Present every line of the rows below as a numbered list, skipping blank lines and leaving out the pictures.
Start of RECORDED DATA
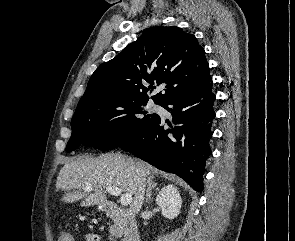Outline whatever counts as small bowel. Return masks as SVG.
Wrapping results in <instances>:
<instances>
[{
	"label": "small bowel",
	"mask_w": 295,
	"mask_h": 241,
	"mask_svg": "<svg viewBox=\"0 0 295 241\" xmlns=\"http://www.w3.org/2000/svg\"><path fill=\"white\" fill-rule=\"evenodd\" d=\"M85 241H101V237L97 235H86L84 238Z\"/></svg>",
	"instance_id": "small-bowel-1"
}]
</instances>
End of RECORDED DATA
- [WRITTEN RESPONSE]:
1. Outline whatever counts as small bowel. Return masks as SVG.
2. Wrapping results in <instances>:
3. <instances>
4. [{
5. 	"label": "small bowel",
6. 	"mask_w": 295,
7. 	"mask_h": 241,
8. 	"mask_svg": "<svg viewBox=\"0 0 295 241\" xmlns=\"http://www.w3.org/2000/svg\"><path fill=\"white\" fill-rule=\"evenodd\" d=\"M85 241H101V237L97 235H86L84 238Z\"/></svg>",
9. 	"instance_id": "small-bowel-1"
10. }]
11. </instances>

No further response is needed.